Christiaen Vlecken, afkomstig uit Walem maar wonende in Houthem werd eveneens opgepakt. Hij werd reeds in 1773 gearresteerd. Vlecken was van beroep veekoopman, maar handelde in oude paarden. Dat het gezin het niet al te breed had bleek wel uit het feit dat zijn kinderen bedelden om aan geld te komen. Vlecken werd beschuldigd van tenminste dertien inbraken. Begin juli 1774 werd hij ter dood veroordeeld, maar hij wist uit gevangenschap te ontsnappen en werd bij verstek tot dood aan de galg veroordeeld. Het vonnis werd aan de galg gehangen. Als hij alsnog in handen van justitie viel, wachtte hem dus de dood. Hij ontsprong de dans.
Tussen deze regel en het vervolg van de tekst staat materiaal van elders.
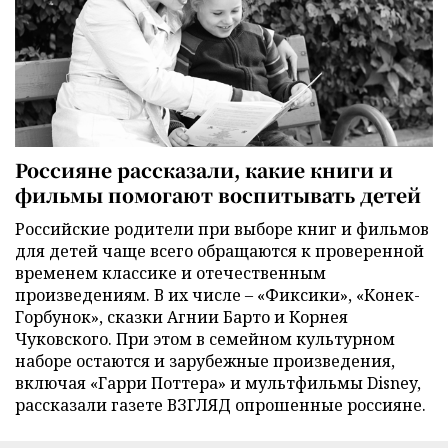
Россияне рассказали, какие книги и
фильмы помогают воспитывать детей
Российские родители при выборе книг и фильмов
для детей чаще всего обращаются к проверенной
временем классике и отечественным
произведениям. В их числе – «Фиксики», «Конек-
Горбунок», сказки Агнии Барто и Корнея
Чуковского. При этом в семейном культурном
наборе остаются и зарубежные произведения,
включая «Гарри Поттера» и мультфильмы Disney,
рассказали газете ВЗГЛЯД опрошенные россияне.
Mathijs Schröders, alias Thijske Muijters, was gehuwd met Jenne Boosten en woonde in Houthem. Op 29 juli 1773 werd hij gearresteerd wegens vermeende bokkenrijders-praktijken. De gruwel van de martelingen bleef hem niet gespaard en hij overleed zelfs aan de gevolgen daarvan. Op 14 september 1773 werd zijn lijk aan de galg gehangen.
Joannes Speessen was gehuwd met Agnes Weusten en van beroep akkerman. Hij was een geletterd man. De eerder genoemde Vlecken beschuldigde ook hem ervan een bokkenrijder te zijn, maar herriep later deze beschuldiging. Zijn echtgenote pleitte voor hem en dat had effect: op 16 mei 1774 werd hij uit detentie ontslagen. Een geletterd man wist dankzij zijn echtgenote de dans te ontspringen. Hierover schreef Sleinada: “Er waeren nog eenige gediti-neerdens te Valkenborg, maer die hebben eene byzondere genaede gehad, dewyl ze los gelaeten wierden, doch waerom, is my onbekend”.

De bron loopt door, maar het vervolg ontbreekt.